## [Page extract]
§

Does Casey usually have them?
My mister is a Zoo Med Habbamist and I'm sure a gnat could pee better than it squirts!
It started out ok I guess not great but we have hard water and I think the nozzle is too small and now it barely drips out-we have picked at it with needles etc.Also it needs filling at least daily and doesn't hold more than maybe a litre. My set up needs much more water than it can cope with.
Thanks


----------



## Fernando (Jun 22, 2011)

I've been using the fogger since Saturday. So far it's been working fine. I've been reading negative reviews but I also see reviews from people that say that the reason most not all, are negative is because they aren't using RO water so it damages the inside of the mechanism. I guess we'll just hAve to wait this one out!


----------



## LindaF (Jun 22, 2011)

I've been using the zoo med repti fogger for about 8 months. It was under $50.00. It has held up great and works out very well. I like it because it keeps the air in the enclosure humid were spraying just makes things wet. It is nice when I am away at work and know I don't have to worry about the humidity levels. You just need to make sure you don't run it if the water is out. It has happened a few times, but it doesn't seem damaged. My red foot lives hanging out in the fog. When it turns on he always comes out of his hide.


----------



## dmmj (Jun 22, 2011)

Does it affect the temperature?


----------



## Fernando (Jun 22, 2011)

Not that Ive noticed. I don't go under 80 anywhere in the tank


----------



## SnakeyeZ (Jun 22, 2011)

Tortoise said:


> SnakeyeZ said:
> 
> 
> > The ZooMed one came out after I bought my MistKing. I have seen it in action, and I am still happy with my MistKing. Once I got it all setup I have been happy with it. I haven't had any issues with it which is why I want another. I have mine hooked up to a 5 gallon pail, although you can do larger and smaller if you wanted too.

§

## [Record excerpts]
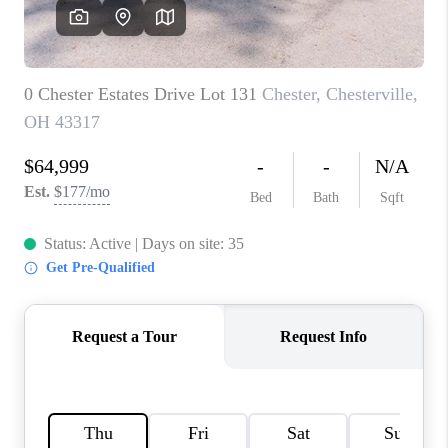
CAREERS
ABOUT PLACE
CONNECT
TOP AREAS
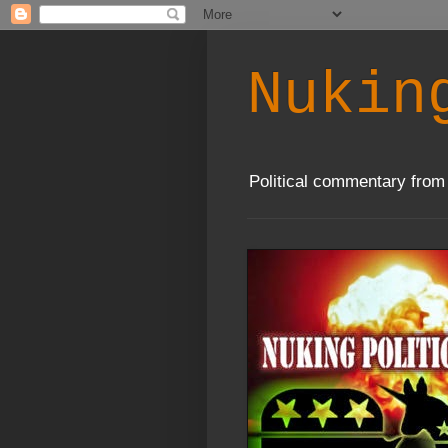
Nukin
Political commentary from 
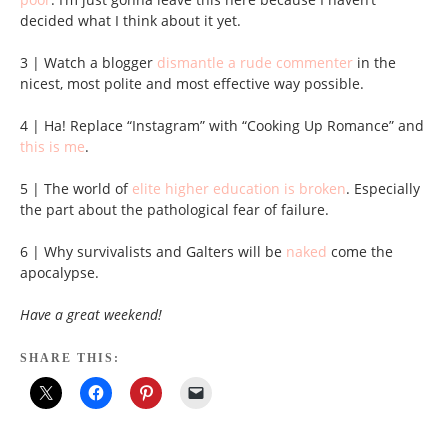
decided what I think about it yet.
3 | Watch a blogger
dismantle a rude commenter
in the
nicest, most polite and most effective way possible.
4 | Ha! Replace “Instagram” with “Cooking Up Romance” and
this is me
.
5 | The world of
elite higher education is broken
. Especially
the part about the pathological fear of failure.
6 | Why survivalists and Galters will be
naked
come the
apocalypse.
Have a great weekend!
SHARE THIS:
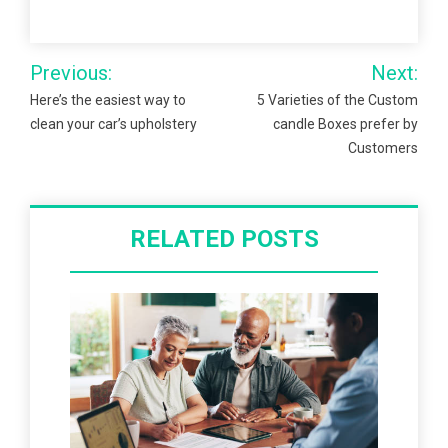
Post
Previous:
Next:
navigation
Here’s the easiest way to
5 Varieties of the Custom
clean your car’s upholstery
candle Boxes prefer by
Customers
RELATED POSTS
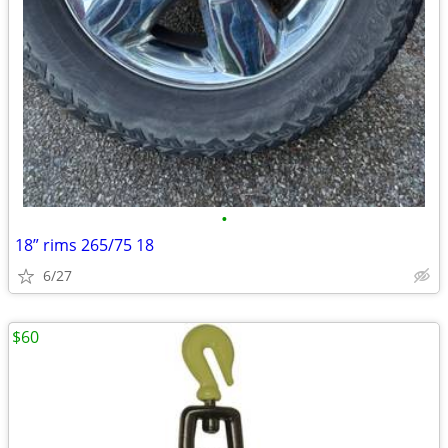
•
18” rims 265/75 18
6/27
$60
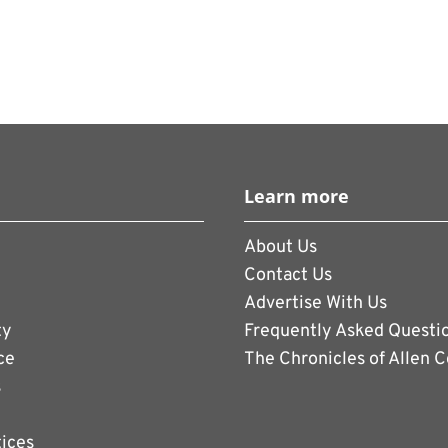
Learn more
About Us
Contact Us
Advertise With Us
ty
Frequently Asked Questi
ce
The Chronicles of Allen 
s
tices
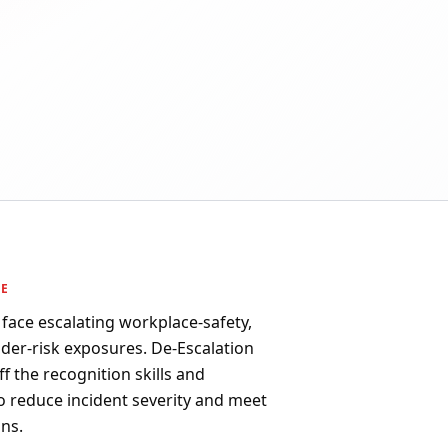
PE
face escalating workplace-safety,
sider-risk exposures. De-Escalation
aff the recognition skills and
o reduce incident severity and meet
ns.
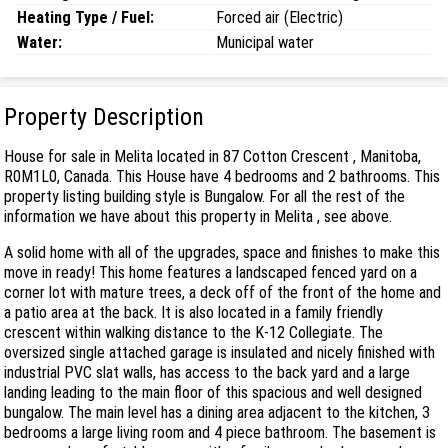
Heating Type / Fuel:
Forced air (Electric)
Water:
Municipal water
Property Description
House for sale in Melita located in 87 Cotton Crescent , Manitoba,
R0M1L0, Canada. This House have 4 bedrooms and 2 bathrooms. This
property listing building style is Bungalow. For all the rest of the
information we have about this property in Melita , see above.
A solid home with all of the upgrades, space and finishes to make this
move in ready! This home features a landscaped fenced yard on a
corner lot with mature trees, a deck off of the front of the home and
a patio area at the back. It is also located in a family friendly
crescent within walking distance to the K-12 Collegiate. The
oversized single attached garage is insulated and nicely finished with
industrial PVC slat walls, has access to the back yard and a large
landing leading to the main floor of this spacious and well designed
bungalow. The main level has a dining area adjacent to the kitchen, 3
bedrooms a large living room and 4 piece bathroom. The basement is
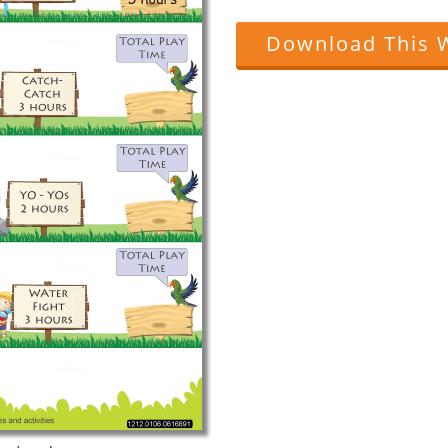
Download This 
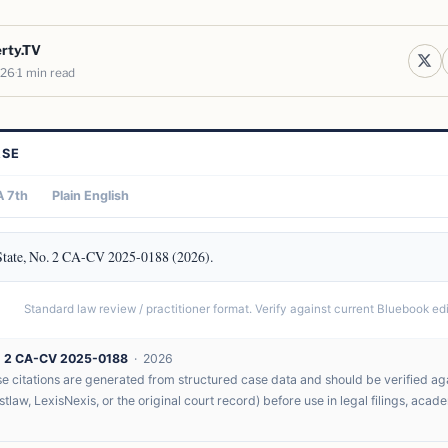
erty.TV
026
1 min read
ASE
 7th
Plain English
State, No. 2 CA-CV 2025-0188 (2026).
Standard law review / practitioner format. Verify against current Bluebook edit
. 2 CA-CV 2025-0188
· 2026
 citations are generated from structured case data and should be verified agai
tlaw, LexisNexis, or the original court record) before use in legal filings, acad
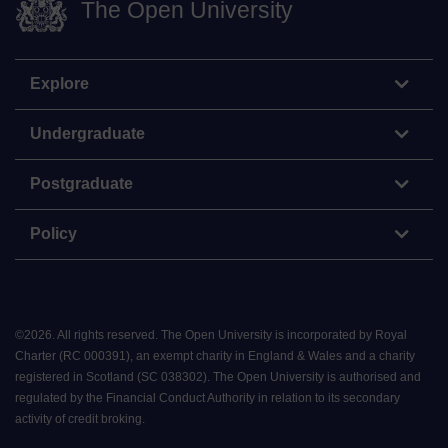
The Open University
Explore
Undergraduate
Postgraduate
Policy
©
2026
.
All rights reserved. The Open University is incorporated by Royal
Charter (RC 000391), an exempt charity in England & Wales and a charity
registered in Scotland (SC 038302). The Open University is authorised and
regulated by the Financial Conduct Authority in relation to its secondary
activity of credit broking.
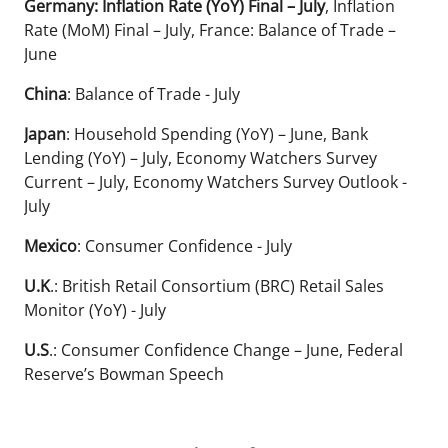
Germany: Inflation Rate (YoY) Final – July
, Inflation
Rate (MoM) Final – July, France: Balance of Trade –
June
China
: Balance of Trade - July
Japan
: Household Spending (YoY) – June, Bank
Lending (YoY) – July, Economy Watchers Survey
Current – July, Economy Watchers Survey Outlook -
July
Mexico
: Consumer Confidence - July
U.K
.: British Retail Consortium (BRC) Retail Sales
Monitor (YoY) - July
U.S
.: Consumer Confidence Change – June, Federal
Reserve’s Bowman Speech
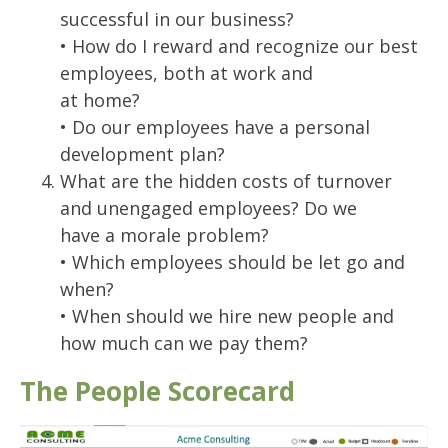
successful in our business?
• How do I reward and recognize our best
employees, both at work and
at home?
• Do our employees have a personal
development plan?
What are the hidden costs of turnover
and unengaged employees? Do we
have a morale problem?
• Which employees should be let go and
when?
• When should we hire new people and
how much can we pay them?
The People Scorecard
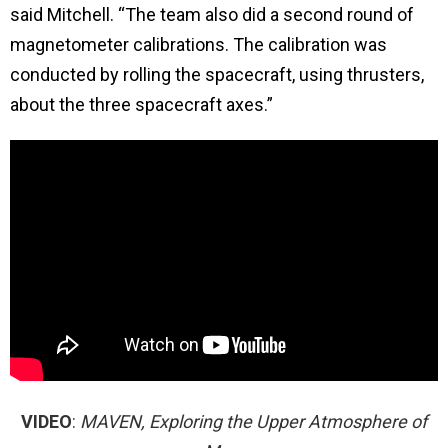
said Mitchell. “The team also did a second round of
magnetometer calibrations. The calibration was
conducted by rolling the spacecraft, using thrusters,
about the three spacecraft axes.”
VIDEO
:
MAVEN, Exploring the Upper Atmosphere of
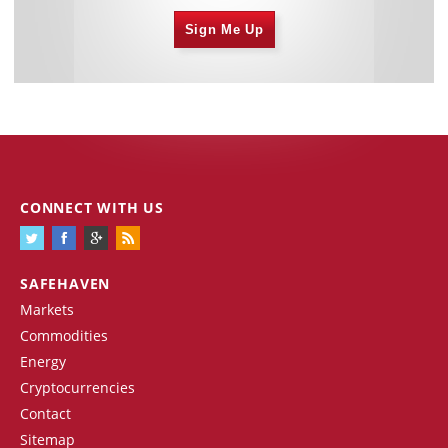
Sign Me Up
CONNECT WITH US
SAFEHAVEN
Markets
Commodities
Energy
Cryptocurrencies
Contact
Sitemap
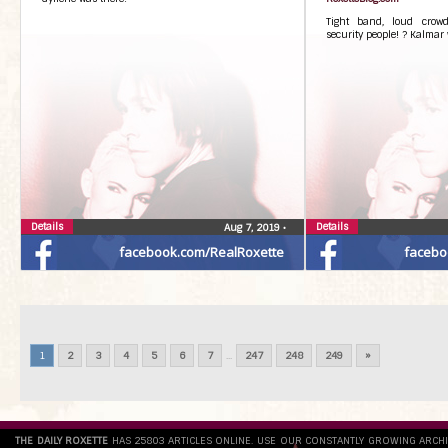
Tight band, loud crowd
security people! ? Kalmar 
Details
Details
Aug 7, 2019
•
facebook.com/RealRoxette
facebo
1
2
3
4
5
6
7
...
247
248
249
»
THE DAILY ROXETTE
HAS 25803 ARTICLES ONLINE. USE OUR CONSTANTLY GROWING ARCH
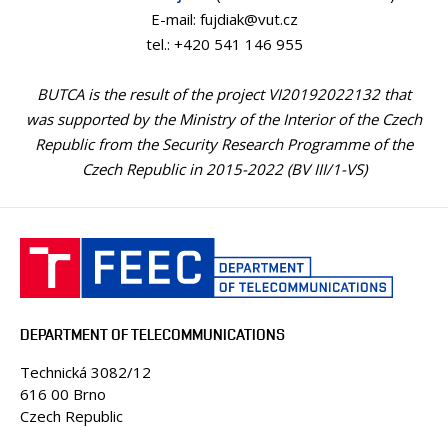
E-mail: fujdiak@vut.cz
tel.: +420 541 146 955
BUTCA is the result of the project VI20192022132 that
was supported by the Ministry of the Interior of the Czech
Republic from the Security Research Programme of the
Czech Republic in 2015-2022 (BV III/1-VS)
DEPARTMENT OF TELECOMMUNICATIONS
Technická 3082/12
616 00 Brno
Czech Republic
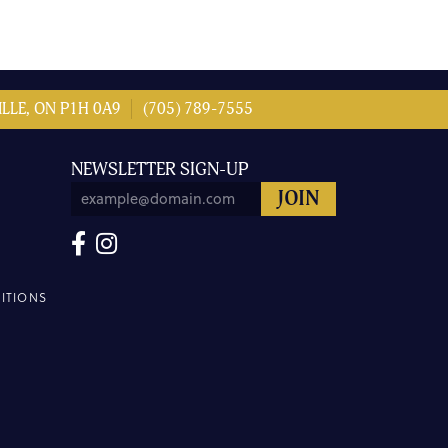
LLE, ON P1H 0A9
(705) 789-7555
NEWSLETTER SIGN-UP
ITIONS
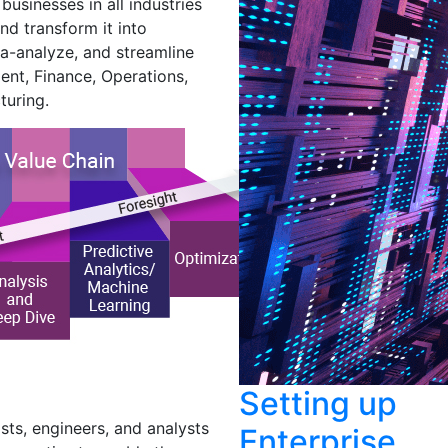
usinesses in all industries
nd transform it into
a-analyze, and streamline
ent, Finance, Operations,
turing.
Setting up
sts, engineers, and analysts
Enterprise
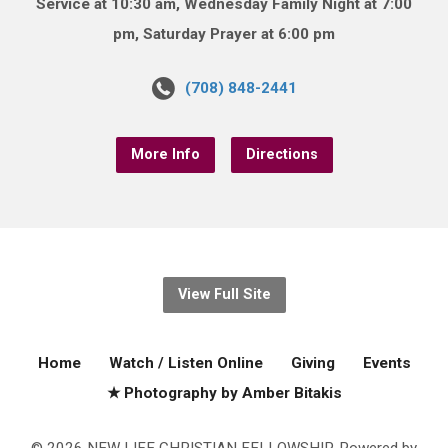
Service at 10:30 am, Wednesday Family Night at 7:00
pm, Saturday Prayer at 6:00 pm
(708) 848-2441
More Info
Directions
View Full Site
Home
Watch / Listen Online
Giving
Events
★ Photography by Amber Bitakis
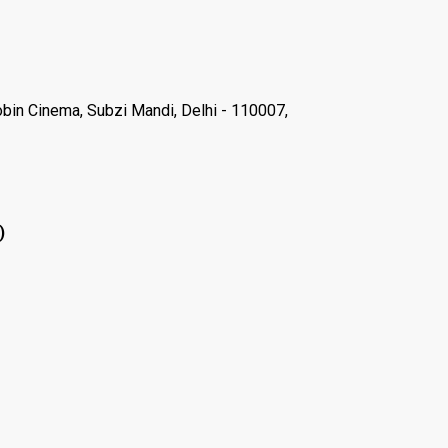
Robin Cinema, Subzi Mandi, Delhi - 110007,
)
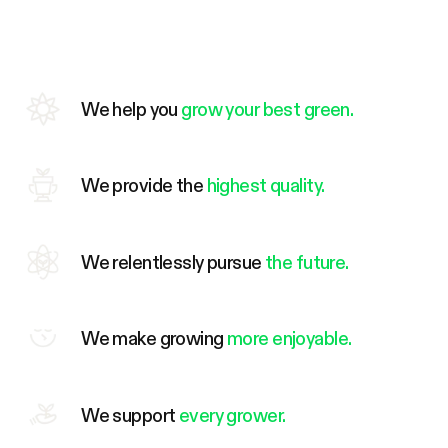
We help you
grow your best green.
We provide the
highest quality.
We relentlessly pursue
the future.
We make growing
more enjoyable.
We support
every grower.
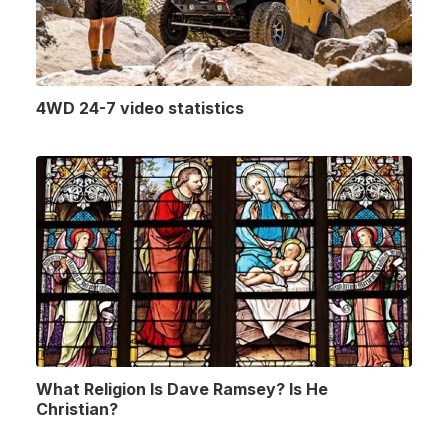
4WD 24-7 video statistics
What Religion Is Dave Ramsey? Is He
Christian?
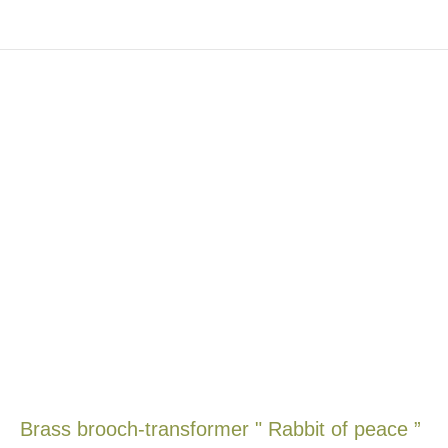
Brass brooch-transformer " Rabbit of peace ”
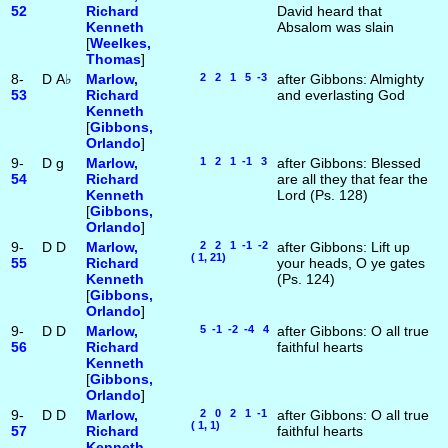
52
Richard
David heard that
Kenneth
Absalom was slain
[
Weelkes,
Thomas
]
8-
D
A♭
Marlow,
2 2 1 5 -3
after Gibbons: Almighty
53
Richard
and everlasting God
Kenneth
[
Gibbons,
Orlando
]
9-
D
g
Marlow,
1 2 1 -1 3
after Gibbons: Blessed
54
Richard
are all they that fear the
Kenneth
Lord (Ps. 128)
[
Gibbons,
Orlando
]
9-
D
D
Marlow,
2 2 1 -1 -2
after Gibbons: Lift up
( 1, 21)
55
Richard
your heads, O ye gates
Kenneth
(Ps. 124)
[
Gibbons,
Orlando
]
9-
D
D
Marlow,
5 -1 -2 -4 4
after Gibbons: O all true
56
Richard
faithful hearts
Kenneth
[
Gibbons,
Orlando
]
9-
D
D
Marlow,
2 0 2 1 -1
after Gibbons: O all true
( 1, 1)
57
Richard
faithful hearts
Kenneth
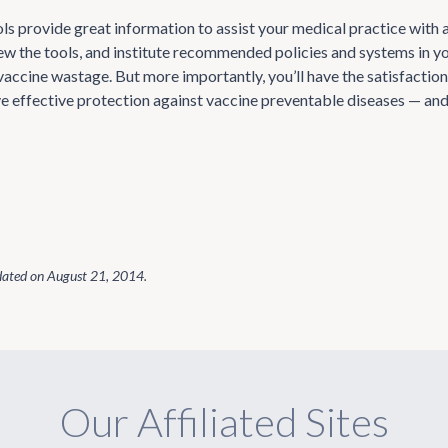
ools provide great information to assist your medical practice with
iew the tools, and institute recommended policies and systems in yo
accine wastage. But more importantly, you’ll have the satisfaction
ve effective protection against vaccine preventable diseases — and
dated on
August 21, 2014
.
Our Affiliated Sites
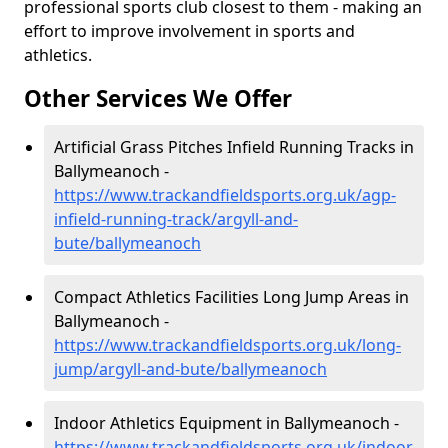
professional sports club closest to them - making an
effort to improve involvement in sports and
athletics.
Other Services We Offer
Artificial Grass Pitches Infield Running Tracks in
Ballymeanoch -
https://www.trackandfieldsports.org.uk/agp-
infield-running-track/argyll-and-
bute/ballymeanoch
Compact Athletics Facilities Long Jump Areas in
Ballymeanoch -
https://www.trackandfieldsports.org.uk/long-
jump/argyll-and-bute/ballymeanoch
Indoor Athletics Equipment in Ballymeanoch -
https://www.trackandfieldsports.org.uk/indoor-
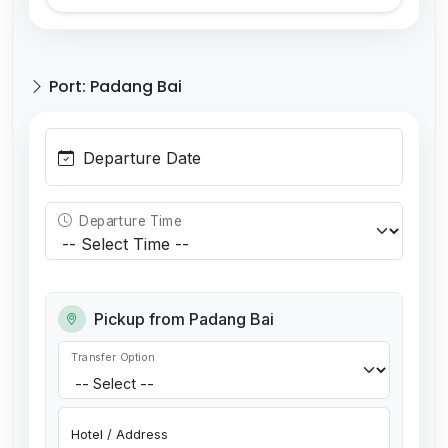
Port: Padang Bai
Departure Date
Departure Time
Pickup from Padang Bai
Transfer Option
Hotel / Address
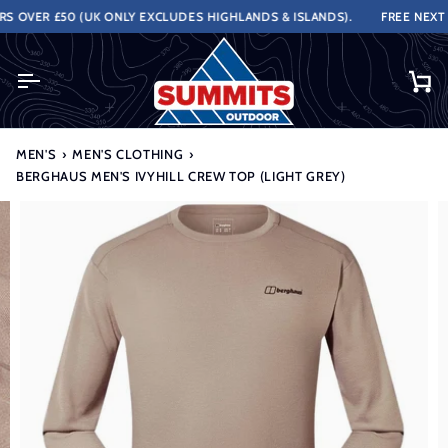
Skip
OVER £50 (UK ONLY EXCLUDES HIGHLANDS & ISLANDS).
FREE NEXT WO
to
content
Ca
MEN'S
›
MEN'S CLOTHING
›
BERGHAUS MEN'S IVYHILL CREW TOP (LIGHT GREY)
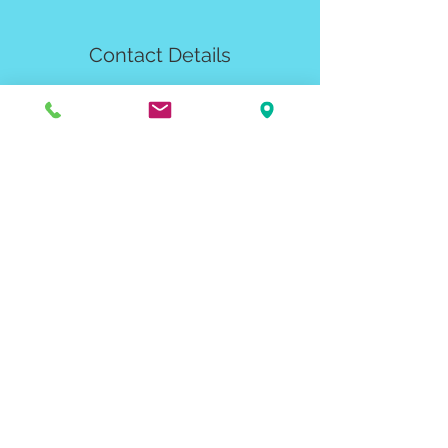
Contact Details
2461 Seger Drive, Rapid City, SD, USA
blackhillsbasecamp@gmail.com
Email Signup
To get the latest on Rapid City's
bouldering gym:
Submit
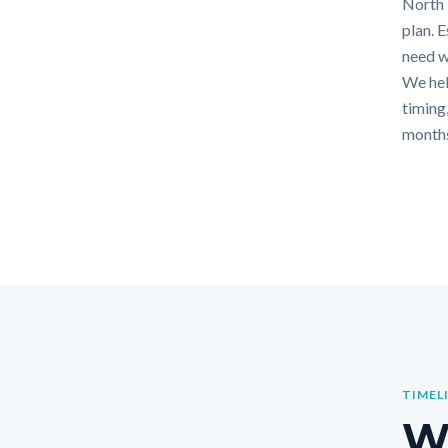
North F
plan. 
need w
We hel
timing,
months
TIMEL
Wh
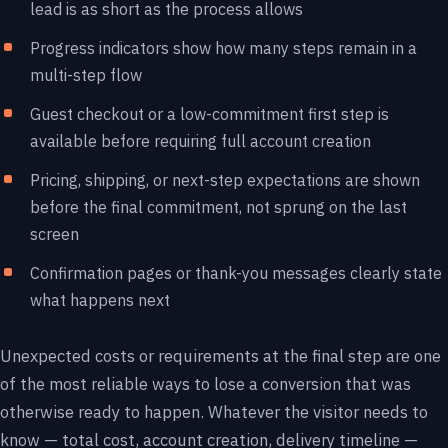
lead is as short as the process allows
Progress indicators show how many steps remain in a
multi-step flow
Guest checkout or a low-commitment first step is
available before requiring full account creation
Pricing, shipping, or next-step expectations are shown
before the final commitment, not sprung on the last
screen
Confirmation pages or thank-you messages clearly state
what happens next
Unexpected costs or requirements at the final step are one
of the most reliable ways to lose a conversion that was
otherwise ready to happen. Whatever the visitor needs to
know — total cost, account creation, delivery timeline —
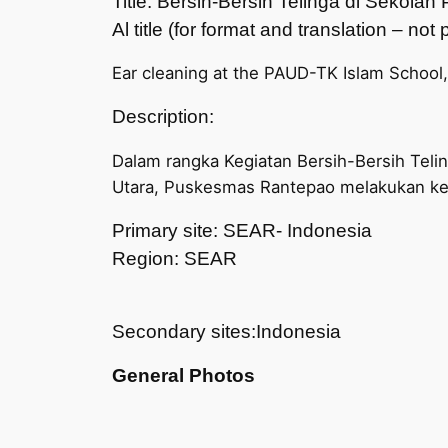
Title: Bersih-Bersih Telinga di Sekol
Al title (for format and translation – no
Ear cleaning at the PAUD-TK Islam School
Description:
Dalam rangka Kegiatan Bersih-Bersih Teli
Utara, Puskesmas Rantepao melakukan ke
Primary site: SEAR- Indonesia
Region: SEAR
Secondary sites:Indonesia
General Photos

§

Continue the forum thread about reptile misters and foggers, starting right after its final sentence.

> ...



Yes, Casey carrys them. That's where I got mine. I think he has one right now with 3 nozzles. When I originally bought mine it came with one nozzle and I ordered two additional ones.


----------



## Mean Guy (Jun 23, 2011)

Tortoise said:


> Hi
> Are they expensive?
> Does Casey usually have them?
> My mister is a Zoo Med Habbamist and I'm sure a gnat could pee better than it squirts!
> ...


Soak the nozzle in concentrated vinegar over night, never pick at it with a needle, because it has a very specific shape. for about a hundred bucks you can get a good solid carbon filter that attaches to your sink and cleans most of the junk out, but occasional soaking in concentrated vinegar works quite well otherwise.

If you check inside you will often find a tube that can be extended to sit in a bucket of water, I always end up modifying stuff like that.


----------



## wildponey21 (Jun 23, 2011)

i am getting a 6 week old leo on monday and i was wondering the same do i need to keep it humid. i know when they are adults they don't need alot of humdity.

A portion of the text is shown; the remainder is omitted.